BLAS Support

The main blocker on BLAS support is a lack of Fortran-wasm compiler. A secondary issue is the loss of any machine-specific optimizations when compiling anything via wasm.

Although no longer officially maintained, CLAPACK can still be used to provide the relevant routines where necessary.

A fork of the CLAPACK code can be found here. There are a couple of tweaks required, primarily:

  • Using the Faasm toolchain
  • Building the cblas library (rather than the default BLAS directory)
  • Interfacing properly between cblas and the f2c'd code

Cblas sources aren't part of the default CLAPACK and need to be downloaded from https://www.netlib.org/clapack/cblas.tgz (this is already done and checked into the fork).

Building

The built archives are included in the bundled Faasm sysroot and Docker containers, so you shouldn't need to rebuild them at all.

To build from scratch:

  1. cd third-party/faasm-clapack
  2. make
  3. make install

This will install things at /usr/local/faasm/llvm-sysroot.

Numpy

When no system LAPACK is present, Numpy will use its own f2c'd code. This is configured here and is from their lapack_lite module.

To detect a system LAPACK, Numpy will look for different BLAS/ LAPACK libraries at build time via distutils/system_info.py.

Numpy expects a cblas interface to be present.

Configuring Numpy

As described in system_info.py numpy looks for extra info in certain locations like ~/.numpy-site.cfg and environment variables.

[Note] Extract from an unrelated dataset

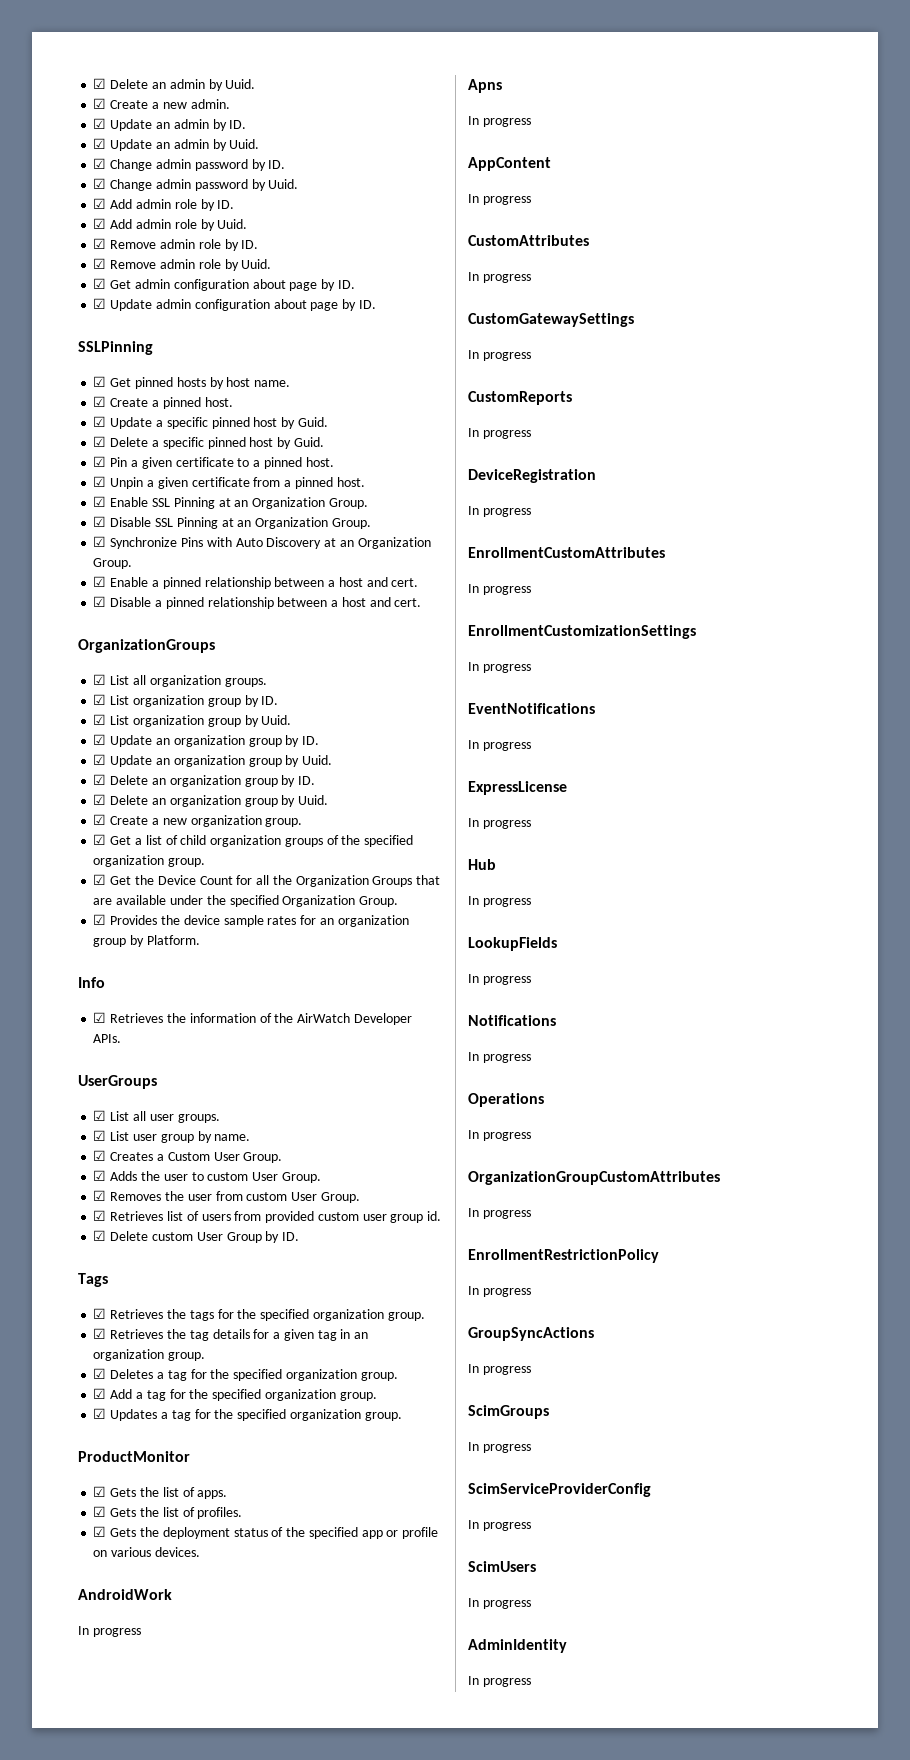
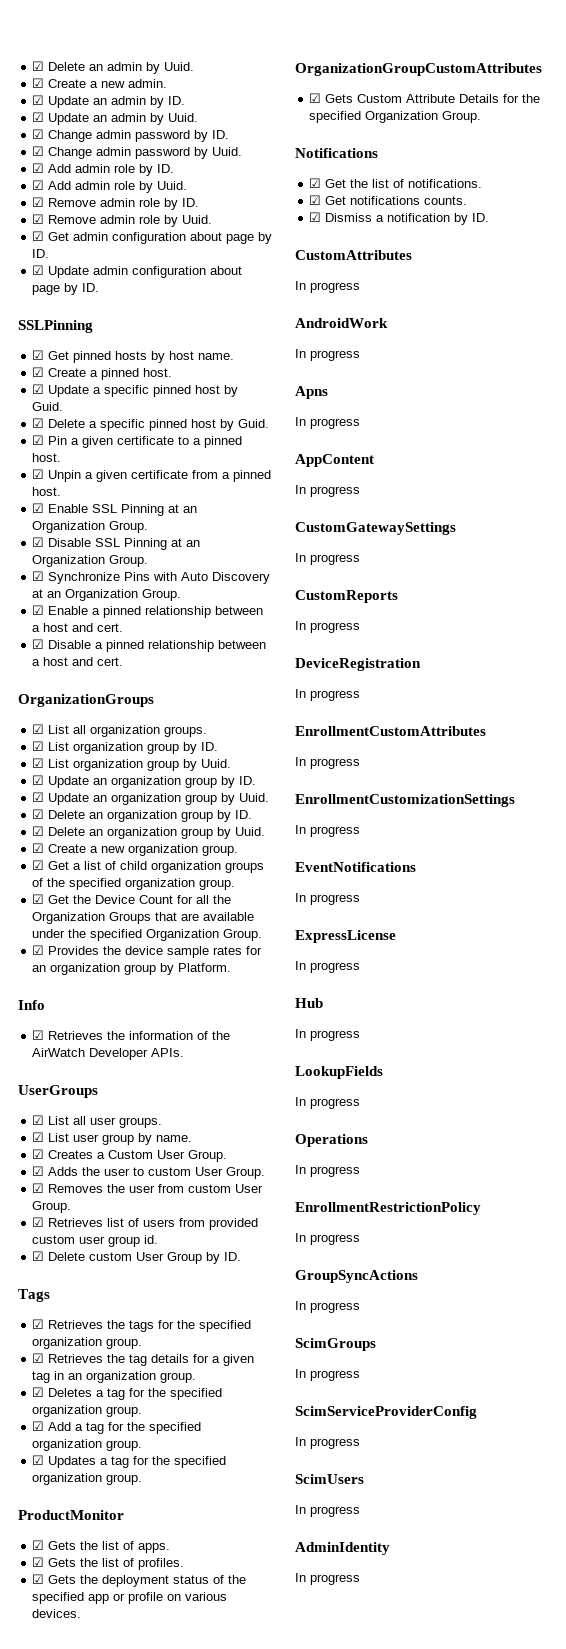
(200, 1552) none -> [295,63,542,76] [309,93,541,103] [309,111,482,123] [295,148,378,158] [309,178,483,188] [309,195,468,205] [309,212,490,225] [295,250,412,260] [295,281,360,293] // OrganizationGroupCustomAttributes // ☑ Gets Custom Attribute Details for the specified Organization Group. // Notifications // ☑ Get the list of notifications. // ☑ Get notifications counts. // ☑ Dismiss a notification by ID. // CustomAttributes // In progress
[468,235,589,246] [468,272,531,283] // CustomAttributes // In progress -> (360, 491) none
[468,1015,556,1026] [468,1052,531,1063] // Notifications // In progress -> (360, 1103) none
[468,1171,720,1185] [468,1208,531,1219] // OrganizationGroupCustomAttributes // In progress -> (360, 1171) none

The following builds and installs numpy without any BLAS support:

  1. ./bin/build_unoptimized_numpy.sh

You can check the results with:

  1. import numpy as np
  2.  
  3. # This should show all as NOT_AVAILABLE
  4. np.__config__.show()
  5.  
  6. # This should take several seconds and only use one thread
  7. a = np.random.rand(2048, 2048)
  8. b = np.random.rand(2048, 2048)
  9. c = np.dot(a, b)

You can then try running the same thing with a default installation. There should be some info under lapack_opt_info and blas_opt_info, then the matrix multiplication will take under a second.